Но он ни одним намеком не дал мне понять, что обдумывал все это еще в то время, когда я была красивее, чем теперь, но тогда решил ничего мне не говорить. Он не сказал, что, когда мое лицо изменилось и я подурнела, он продолжал любить меня так же, как и в лучшую мою пору. Не сказал, что, когда открылась тайна моего рождения, это не было для него ударом. Что его великодушие выше обезобразившей меня перемены и унаследованного мною позора. Что чем больше я нуждаюсь в подобной верности, тем больше могу полагаться на него до конца.

Впрочем, я теперь сама знала все это: знала очень хорошо. Это было для меня как бы завершением возвышенной повести, которую я читала, и я уже видела, к какому решению должна прийти – других решений быть не могло. Посвятить мою жизнь его счастью в благодарность за все, что он для меня сделал? Но этого мало, думала я, и чего же я хотела в тот вечер, несколько дней назад, как не придумать, чем еще я могу отблагодарить его?

И все же, прочитав письмо, я долго плакала, и не только от полноты сердца, не только от неожиданности Этого предложения, – ибо оно все-таки оказалось неожиданным для меня, хоть я и предвидела его; нет, я чувствовала, что безвозвратно утратила что-то, чему нет названия и что неясно для меня самой. Я была очень счастлива, очень благодарна, очень спокойна за свое будущее, но я долго плакала.

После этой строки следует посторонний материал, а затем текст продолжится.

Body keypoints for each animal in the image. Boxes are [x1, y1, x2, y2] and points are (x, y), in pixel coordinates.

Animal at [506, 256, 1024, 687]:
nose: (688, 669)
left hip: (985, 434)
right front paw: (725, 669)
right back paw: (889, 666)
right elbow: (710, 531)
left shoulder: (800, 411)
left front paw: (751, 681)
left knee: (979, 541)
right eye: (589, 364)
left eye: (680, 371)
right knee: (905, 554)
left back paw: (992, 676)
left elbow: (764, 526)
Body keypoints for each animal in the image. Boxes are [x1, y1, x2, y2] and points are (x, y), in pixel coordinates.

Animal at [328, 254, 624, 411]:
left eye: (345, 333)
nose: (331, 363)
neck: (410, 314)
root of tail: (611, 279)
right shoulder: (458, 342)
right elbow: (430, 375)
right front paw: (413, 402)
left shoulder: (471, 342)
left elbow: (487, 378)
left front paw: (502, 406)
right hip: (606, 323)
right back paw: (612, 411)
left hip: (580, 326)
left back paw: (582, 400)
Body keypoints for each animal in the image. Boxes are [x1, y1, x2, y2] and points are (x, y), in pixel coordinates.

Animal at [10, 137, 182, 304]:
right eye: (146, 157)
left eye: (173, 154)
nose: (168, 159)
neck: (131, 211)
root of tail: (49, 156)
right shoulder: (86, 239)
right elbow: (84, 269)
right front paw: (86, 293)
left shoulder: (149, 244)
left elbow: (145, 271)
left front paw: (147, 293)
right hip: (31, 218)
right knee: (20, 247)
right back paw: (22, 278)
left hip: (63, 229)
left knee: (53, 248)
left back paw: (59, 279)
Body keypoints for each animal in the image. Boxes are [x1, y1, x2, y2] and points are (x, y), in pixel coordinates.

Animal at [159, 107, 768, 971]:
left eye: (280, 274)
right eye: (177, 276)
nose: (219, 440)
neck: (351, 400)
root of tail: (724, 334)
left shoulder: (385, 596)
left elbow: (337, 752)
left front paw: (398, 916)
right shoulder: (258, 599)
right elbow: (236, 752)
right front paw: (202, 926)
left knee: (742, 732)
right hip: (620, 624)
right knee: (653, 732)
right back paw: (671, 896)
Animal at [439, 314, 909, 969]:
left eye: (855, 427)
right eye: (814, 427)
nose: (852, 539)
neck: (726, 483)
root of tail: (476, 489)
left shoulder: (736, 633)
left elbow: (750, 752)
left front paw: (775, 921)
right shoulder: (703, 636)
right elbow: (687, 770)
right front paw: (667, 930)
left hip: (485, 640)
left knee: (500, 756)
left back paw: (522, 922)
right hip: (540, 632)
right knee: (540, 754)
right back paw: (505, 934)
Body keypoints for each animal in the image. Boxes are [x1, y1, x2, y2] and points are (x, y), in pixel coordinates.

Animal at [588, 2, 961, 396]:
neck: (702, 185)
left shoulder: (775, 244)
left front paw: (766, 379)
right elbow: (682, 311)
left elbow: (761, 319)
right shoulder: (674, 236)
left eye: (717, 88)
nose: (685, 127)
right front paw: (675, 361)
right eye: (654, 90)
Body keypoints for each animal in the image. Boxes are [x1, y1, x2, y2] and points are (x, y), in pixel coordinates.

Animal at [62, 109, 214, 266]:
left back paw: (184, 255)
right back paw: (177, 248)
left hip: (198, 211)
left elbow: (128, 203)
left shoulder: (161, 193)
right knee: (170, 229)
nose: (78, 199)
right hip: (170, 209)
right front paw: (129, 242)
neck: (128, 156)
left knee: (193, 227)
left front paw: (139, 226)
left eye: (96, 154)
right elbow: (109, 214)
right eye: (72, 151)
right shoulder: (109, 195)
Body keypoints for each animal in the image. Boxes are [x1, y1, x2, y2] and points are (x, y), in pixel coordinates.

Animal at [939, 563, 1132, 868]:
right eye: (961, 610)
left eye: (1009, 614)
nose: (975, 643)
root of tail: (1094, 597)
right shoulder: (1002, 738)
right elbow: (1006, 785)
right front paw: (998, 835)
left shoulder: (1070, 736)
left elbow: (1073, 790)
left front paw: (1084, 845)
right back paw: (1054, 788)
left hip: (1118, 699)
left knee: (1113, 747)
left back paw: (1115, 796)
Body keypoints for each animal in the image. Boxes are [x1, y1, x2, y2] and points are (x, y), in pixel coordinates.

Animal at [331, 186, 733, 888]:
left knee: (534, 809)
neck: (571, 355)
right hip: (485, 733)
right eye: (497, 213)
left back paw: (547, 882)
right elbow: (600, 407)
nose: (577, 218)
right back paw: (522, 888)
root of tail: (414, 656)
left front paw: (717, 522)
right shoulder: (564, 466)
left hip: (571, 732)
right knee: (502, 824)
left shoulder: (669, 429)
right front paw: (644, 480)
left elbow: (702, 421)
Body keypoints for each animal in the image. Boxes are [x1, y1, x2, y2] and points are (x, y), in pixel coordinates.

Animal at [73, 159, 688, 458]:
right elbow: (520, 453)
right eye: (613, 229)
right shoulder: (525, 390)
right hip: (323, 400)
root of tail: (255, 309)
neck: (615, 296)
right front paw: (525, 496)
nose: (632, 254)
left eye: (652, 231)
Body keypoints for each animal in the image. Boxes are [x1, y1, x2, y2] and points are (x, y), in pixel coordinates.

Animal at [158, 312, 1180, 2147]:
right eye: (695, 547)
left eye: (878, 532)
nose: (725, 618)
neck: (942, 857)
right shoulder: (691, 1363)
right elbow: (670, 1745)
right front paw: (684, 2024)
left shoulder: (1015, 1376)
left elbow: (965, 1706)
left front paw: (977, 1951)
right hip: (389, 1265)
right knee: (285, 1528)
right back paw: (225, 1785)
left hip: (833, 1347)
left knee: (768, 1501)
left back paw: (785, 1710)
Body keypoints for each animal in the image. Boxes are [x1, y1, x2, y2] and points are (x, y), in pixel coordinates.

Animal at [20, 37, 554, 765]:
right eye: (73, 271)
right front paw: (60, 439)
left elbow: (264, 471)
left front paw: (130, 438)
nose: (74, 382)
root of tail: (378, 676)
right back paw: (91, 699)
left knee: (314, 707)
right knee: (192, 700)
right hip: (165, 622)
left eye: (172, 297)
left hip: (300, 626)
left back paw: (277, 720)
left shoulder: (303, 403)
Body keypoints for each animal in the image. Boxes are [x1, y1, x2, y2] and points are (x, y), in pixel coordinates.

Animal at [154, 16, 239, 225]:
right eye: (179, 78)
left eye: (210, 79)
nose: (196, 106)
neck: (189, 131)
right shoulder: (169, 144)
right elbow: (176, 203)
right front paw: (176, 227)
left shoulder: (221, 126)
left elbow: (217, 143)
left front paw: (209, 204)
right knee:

Немного погодя я подошла к своему старому зеркалу. Глаза у меня были красные и опухшие; и я сказала себе: «Ах, Эстер, Эстер, ты ли это?» Лицо в зеркале, кажется, снова собиралось расплакаться от этого упрека, но я погрозила ему пальцем, и оно стало спокойным.

– Вот это больше похоже на то сдержанное выражение, которым ты утешила меня, моя прелесть, когда я заметила в тебе такую перемену! – сказала я, распуская волосы. – Когда ты станешь хозяйкой Холодного дома, тебе придется быть веселой, как птичка. Впрочем, тебе постоянно надо быть веселой; поэтому начнем теперь же.